§ **Task to complete**: Copy out all lines from the material that contain the string "buttons".
*** Provided data
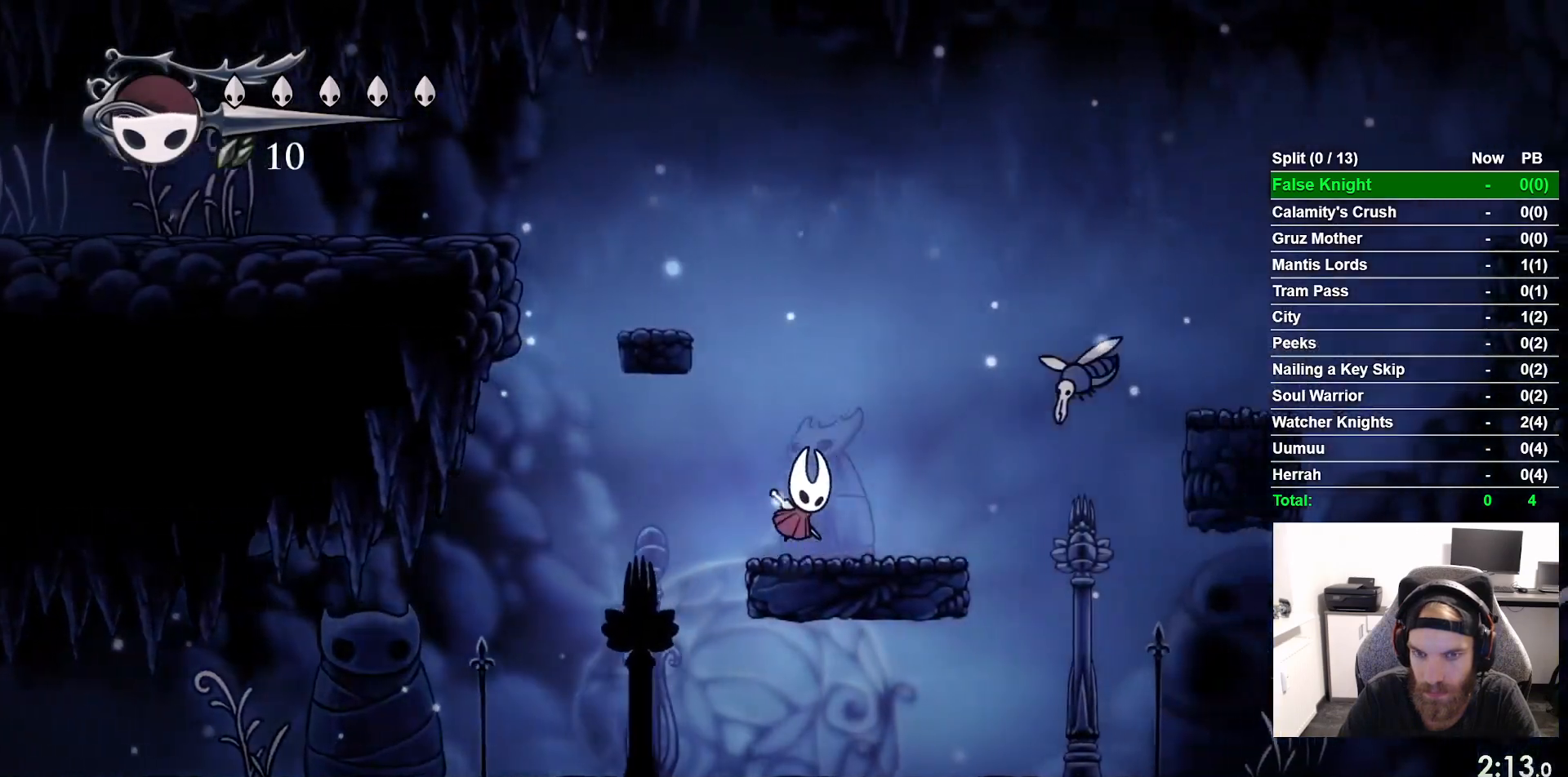
Gameplay with a controller (PlayStation layout); each line is a JSON object with the inputs held at the frame after it. "events" lists button and stick changes between this image and that frame as [ms after this image, input, new state], when the widget could be followed in between. Not read: right_stick.
{"buttons": ["CROSS", "SQUARE", "DPAD_RIGHT"], "left_stick": "center", "events": [[33, "DPAD_DOWN", "down"], [333, "SQUARE", "down"], [450, "DPAD_DOWN", "up"]]}
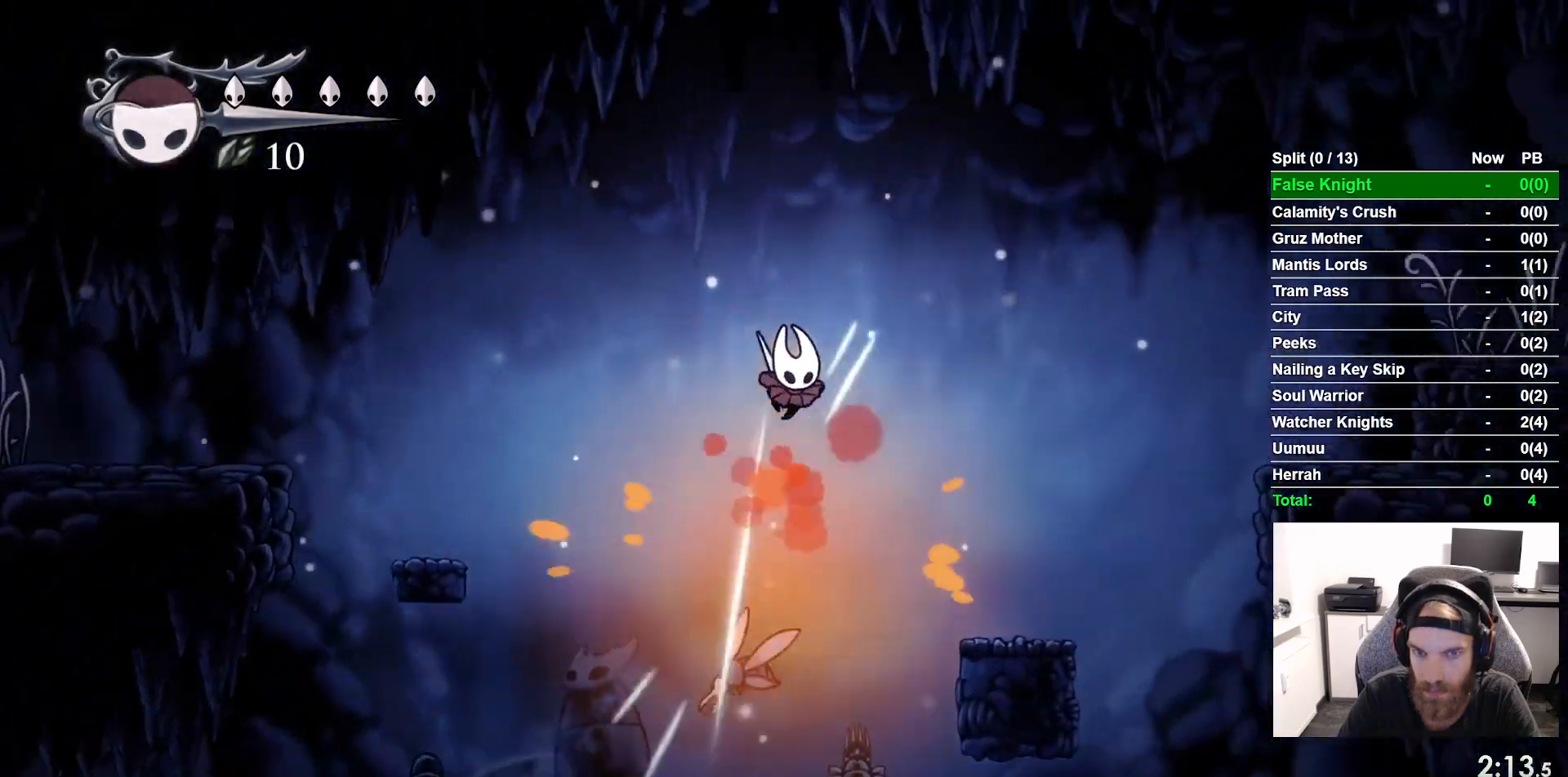
{"buttons": ["DPAD_RIGHT"], "left_stick": "center", "events": [[17, "SQUARE", "up"], [67, "CROSS", "up"]]}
******
§ **Reply**:
{"buttons": ["CROSS", "SQUARE", "DPAD_RIGHT"], "left_stick": "center", "events": [[33, "DPAD_DOWN", "down"], [333, "SQUARE", "down"], [450, "DPAD_DOWN", "up"]]}
{"buttons": ["DPAD_RIGHT"], "left_stick": "center", "events": [[17, "SQUARE", "up"], [67, "CROSS", "up"]]}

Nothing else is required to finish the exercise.